B. The Defendant's Cross-Motion
The branch of the defendant's cross-motion that seeks to consolidate this action with the Lien Foreclosure Action pursuant to CPLR 602(a) is denied, even though unopposed. "Consolidation is generally favored in the interest of judicial economy and ease of decisionmaking where cases present common questions of law and fact, 'unless the party opposing the motion demonstrates that a consolidation will prejudice a substantial right'" (Raboy v McCrory Corp., 210 A.D.2d 145 [1st Dept. 1994] quoting Amtorq Trading Corp, v Broadway & 56th St. Assoc., 191 A.D.2d 212, 213 [1st Dept. 1993]), though consolidation. While the two actions sought to be consolidated arise from the same set of underlying transactions, they do not present common questions of law and fact for the reasons already discussed above. To the extent the cross-motion seeks to transfer the plaintiff's summary judgment motion pursuant to CPLR 2217(c), that provision is inapposite because the motion was not "made to a judge who is ... unable to hear it[.]"

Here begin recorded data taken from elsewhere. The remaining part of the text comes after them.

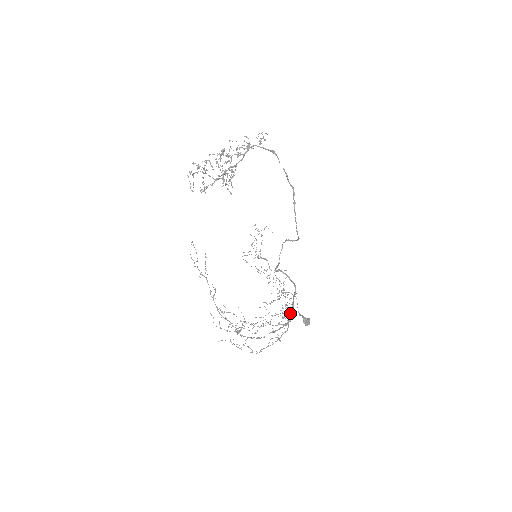
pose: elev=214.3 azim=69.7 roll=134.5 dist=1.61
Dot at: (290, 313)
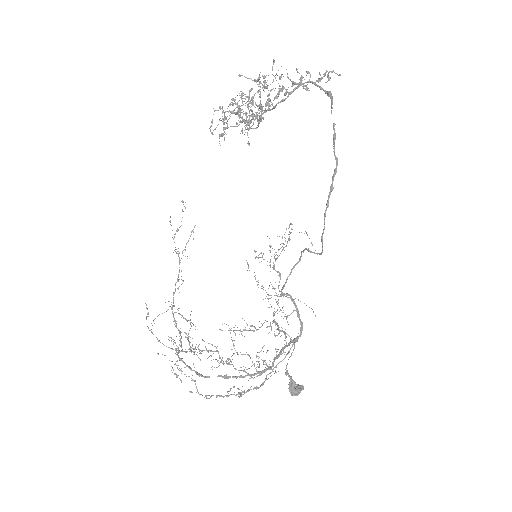
Dot at: occluded
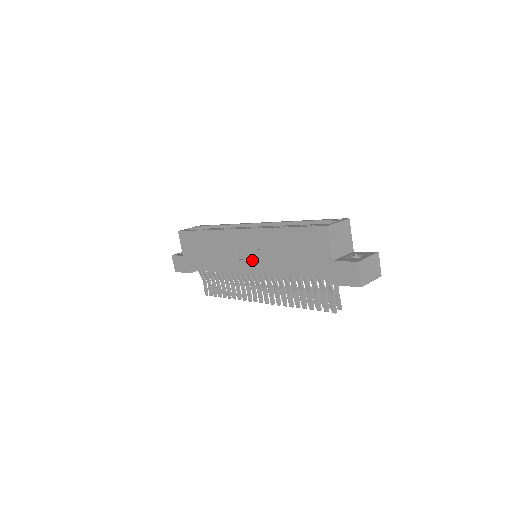
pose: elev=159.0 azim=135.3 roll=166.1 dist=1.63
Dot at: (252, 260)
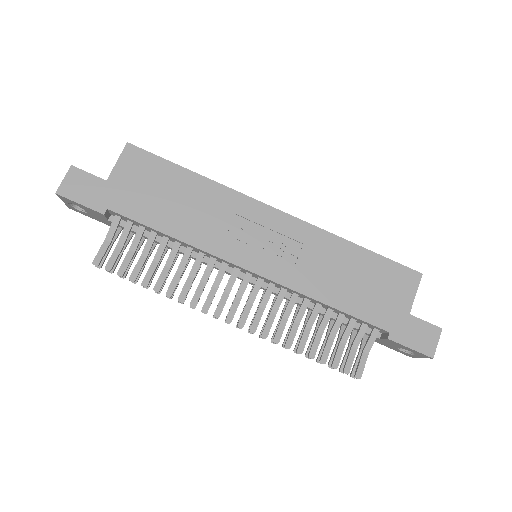
Dot at: (274, 257)
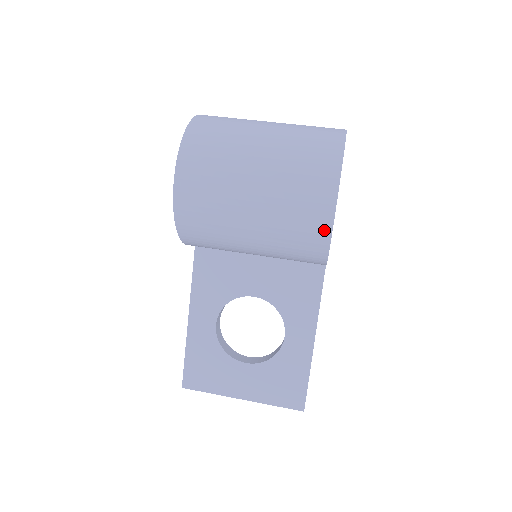
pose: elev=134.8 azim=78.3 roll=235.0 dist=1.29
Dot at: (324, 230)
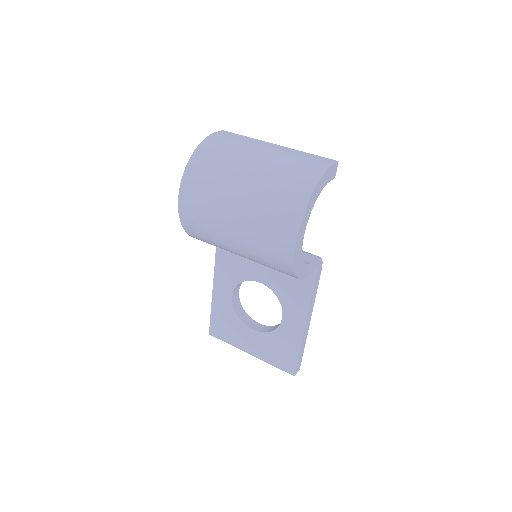
Dot at: (288, 262)
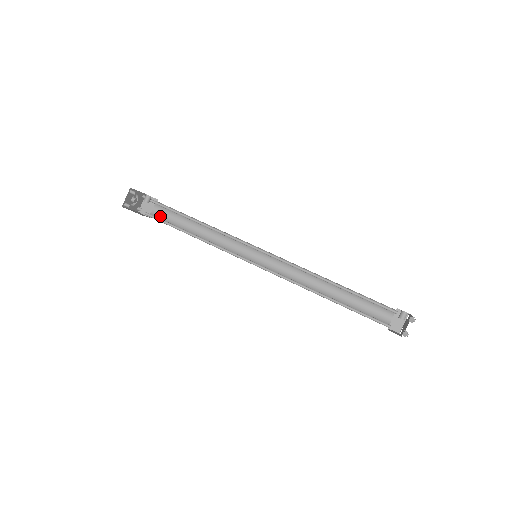
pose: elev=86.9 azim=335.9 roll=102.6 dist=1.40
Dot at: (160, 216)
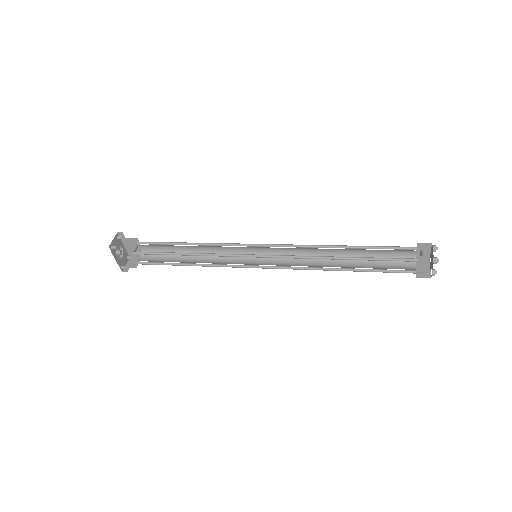
Dot at: occluded
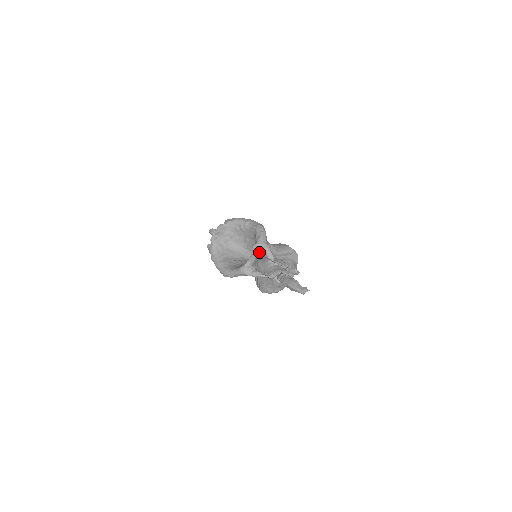
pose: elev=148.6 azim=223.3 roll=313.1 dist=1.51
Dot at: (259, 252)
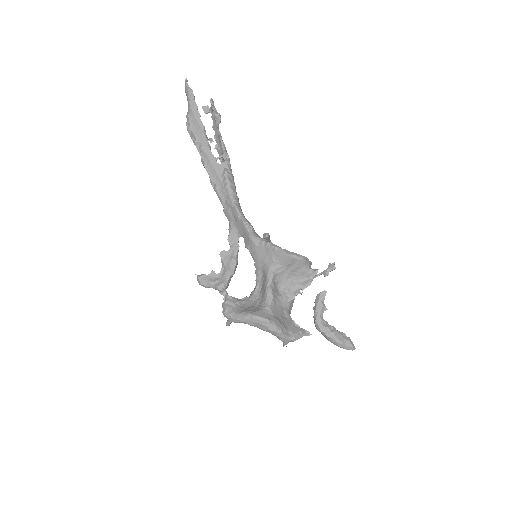
Dot at: occluded
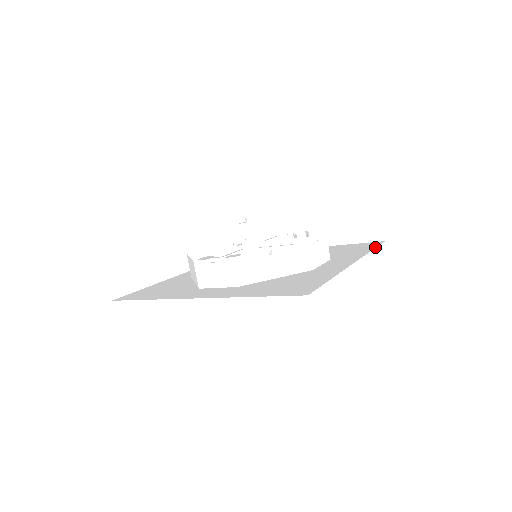
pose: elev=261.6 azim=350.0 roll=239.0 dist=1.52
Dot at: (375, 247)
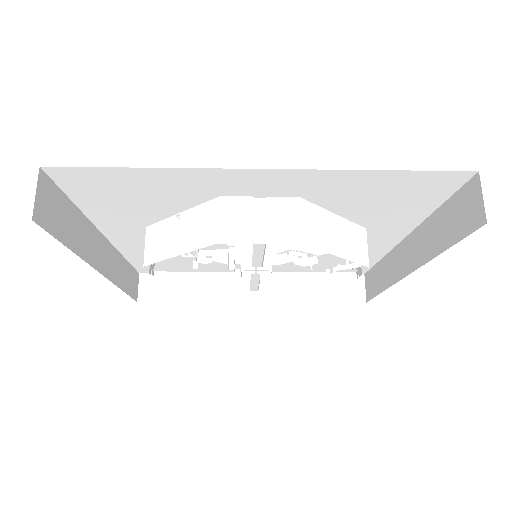
Dot at: occluded
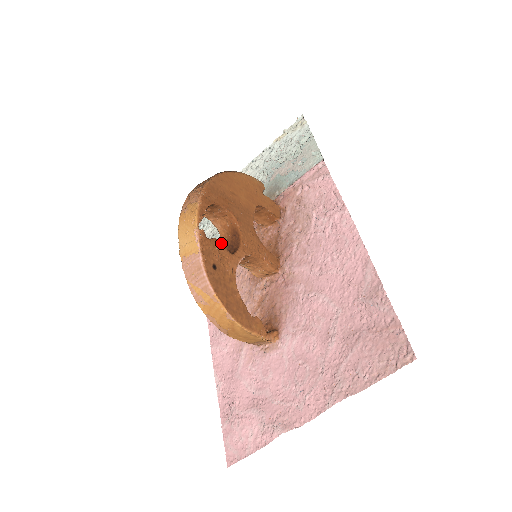
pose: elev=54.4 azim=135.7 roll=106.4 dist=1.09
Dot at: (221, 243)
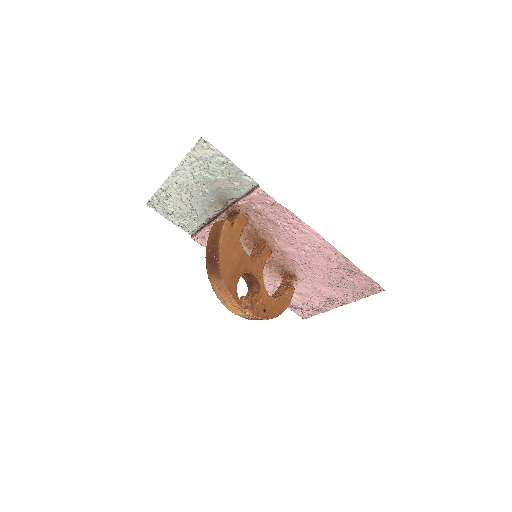
Dot at: (255, 297)
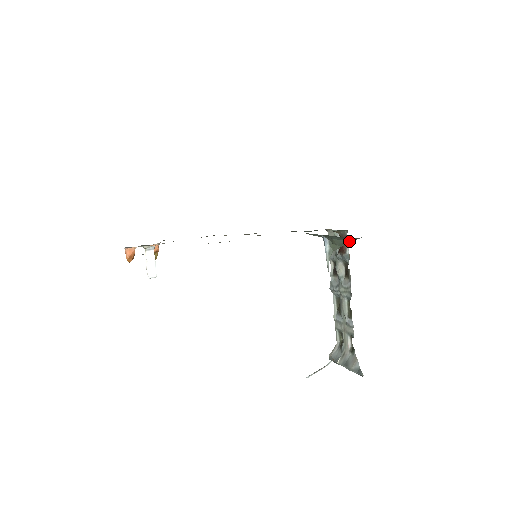
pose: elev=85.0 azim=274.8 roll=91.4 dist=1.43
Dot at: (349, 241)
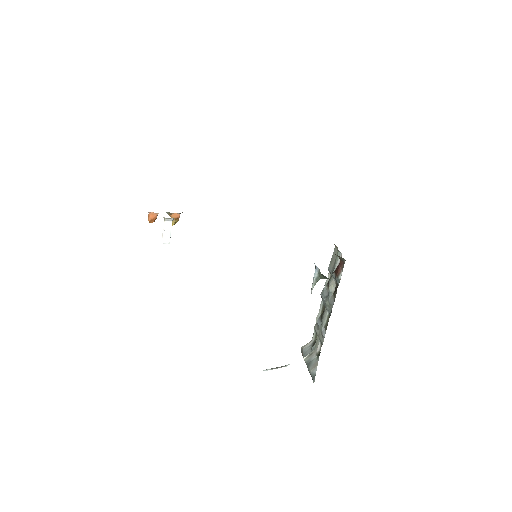
Dot at: occluded
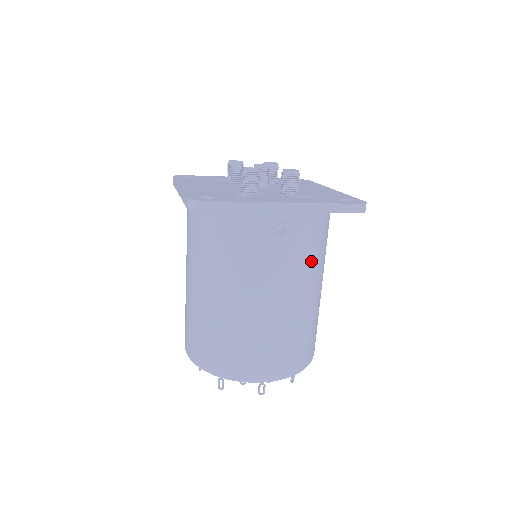
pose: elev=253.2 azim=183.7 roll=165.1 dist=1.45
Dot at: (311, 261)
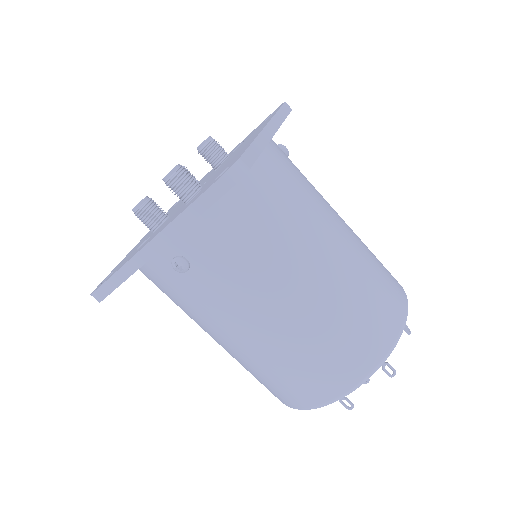
Dot at: (258, 262)
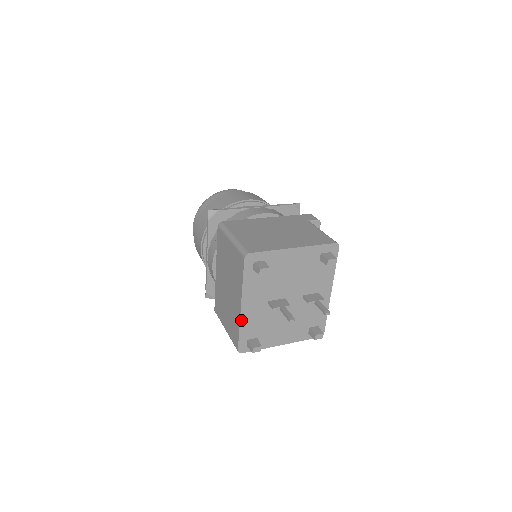
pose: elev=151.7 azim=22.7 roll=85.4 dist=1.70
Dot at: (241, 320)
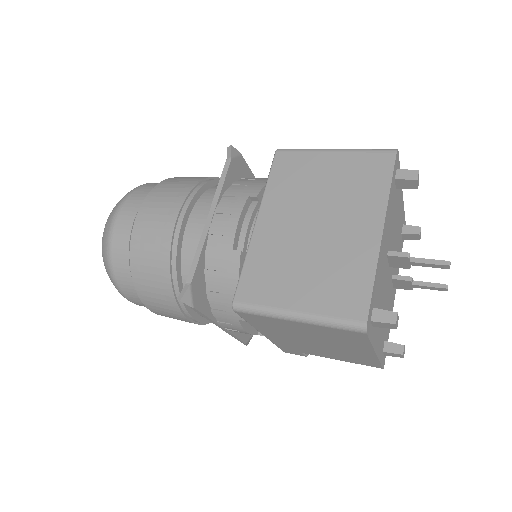
Dot at: (378, 258)
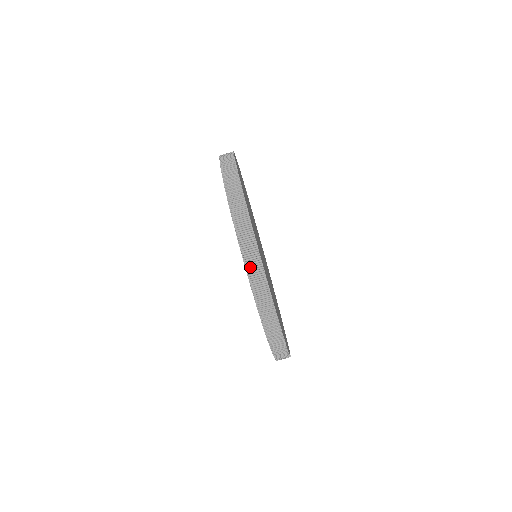
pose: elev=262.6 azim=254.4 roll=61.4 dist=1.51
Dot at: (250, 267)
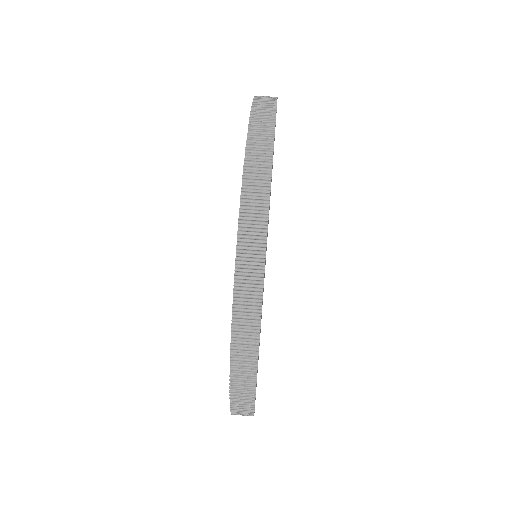
Dot at: (248, 202)
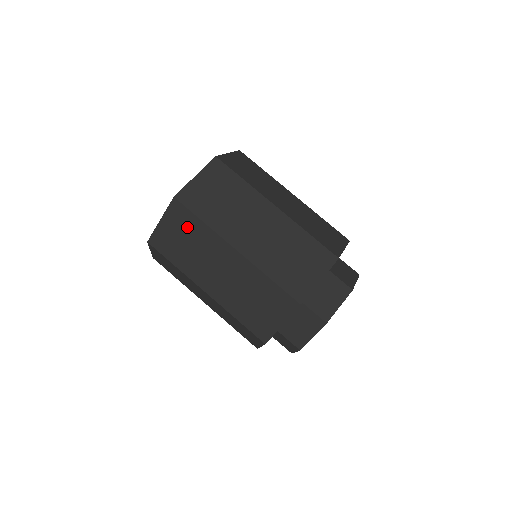
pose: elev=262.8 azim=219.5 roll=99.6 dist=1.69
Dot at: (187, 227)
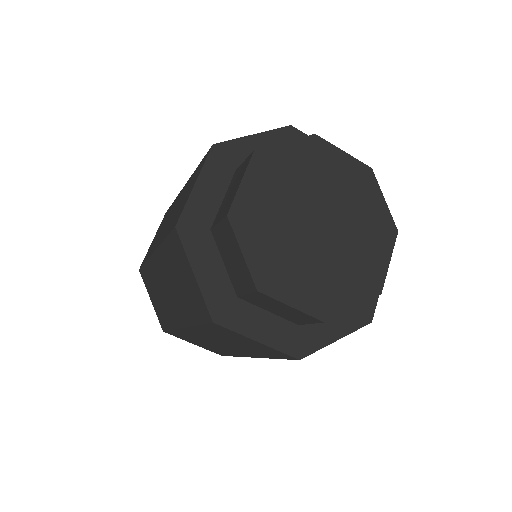
Dot at: occluded
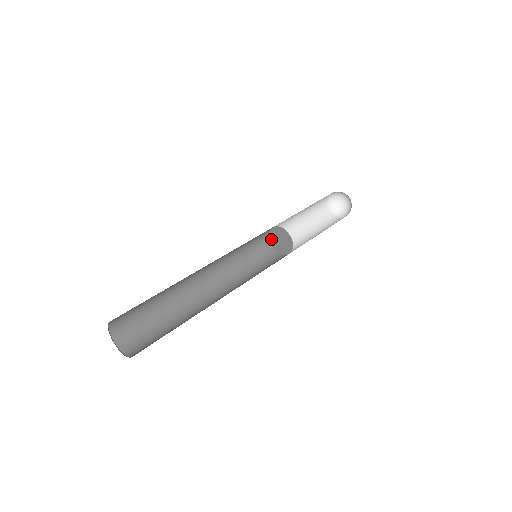
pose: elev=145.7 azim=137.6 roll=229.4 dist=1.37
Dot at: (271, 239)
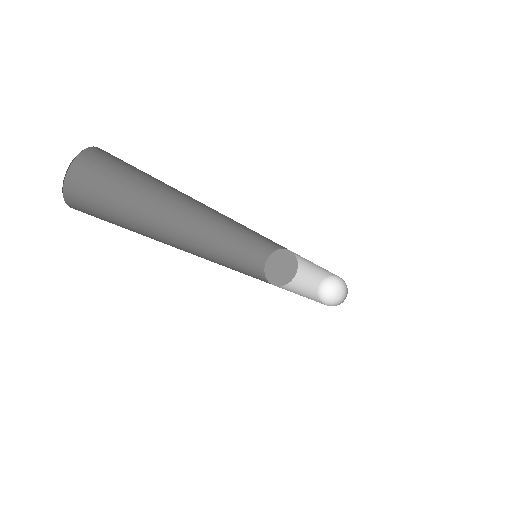
Dot at: (272, 281)
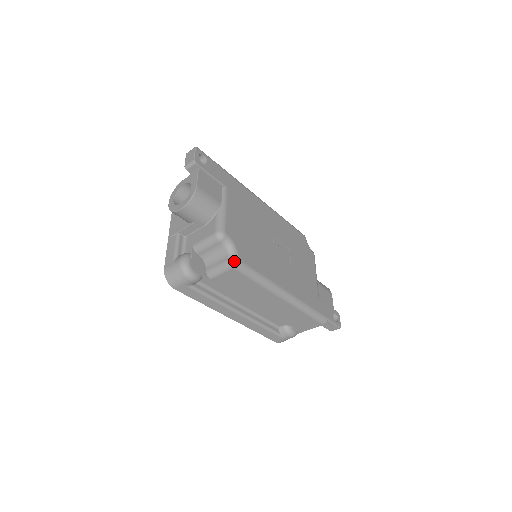
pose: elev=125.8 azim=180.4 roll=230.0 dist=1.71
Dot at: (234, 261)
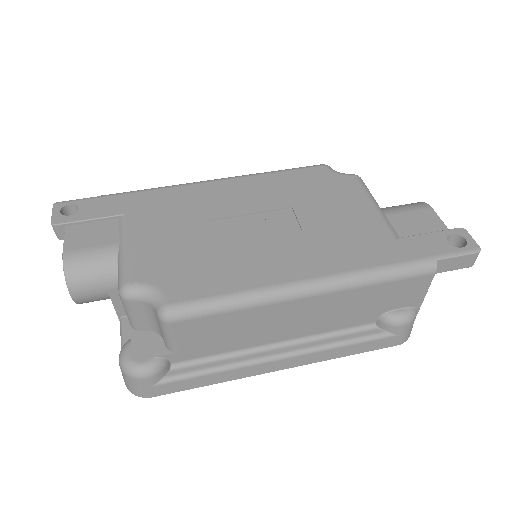
Dot at: (161, 313)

The branch of the defendant's cross-motion that seeks, in the alternative, to stay this action pursuant to CPLR 2201 pending a final disposition of the Lien Foreclosure Action is likewise denied. CPLR 2201 vests the court in which an action is pending with the discretion to "grant a stay of proceedings in a proper case, upon such terms as may be just." See CPLR 2201; Lauria v Kriss, 147 A.D.3d 575 (1st Dept. 2017); Simoni v Napoli, 101 A.D.3d 487 (1st Dept. 2012); Mourtil v Korman & Stein, P.C., 33 A.D.3d 898 (2nd Dept. 2006). The court finds that a stay is not warranted here because the defendant has not established "complete identity of the parties, causes of action and of the relief sought in the two actions or that a determination in the [Lien Foreclosure Action] will necessarily determine and dispose of all the issues in both actions[.]" Guilden v Baldwin Sec. Corp., 189 A.D.2d 716 (1st Dept. 1993).
CONCLUSION
For the foregoing reasons, the plaintiff's motion is granted and the defendant's motion is denied, leaving the balance of the plaintiff's claims in this action fortrial or settlement.
Accordingly, it is
ORDERED that the motion of the plaintiff, Pavarini McGovern, LLC, for partial summary judgment is granted and the cross-motion of the defendant, VBGO Collegiate Tower LLC, is denied; and it is further
ORDERED that the Clerk shall enter judgment in favor of the plaintiff, Pavarini McGovern, LLLC, and against the defendant, VBGO Collegiate Tower, Inc., in the sum of $10,086,661.56, plus costs and statutory interest from May 7, 2021, and it is further
ORDERED that the parties shall appear for a pre-trial conference on September 26, 2024, at 2:30 p.m., to be conducted by Microsoft Teams.
This constitutes the Decision and Order of the court.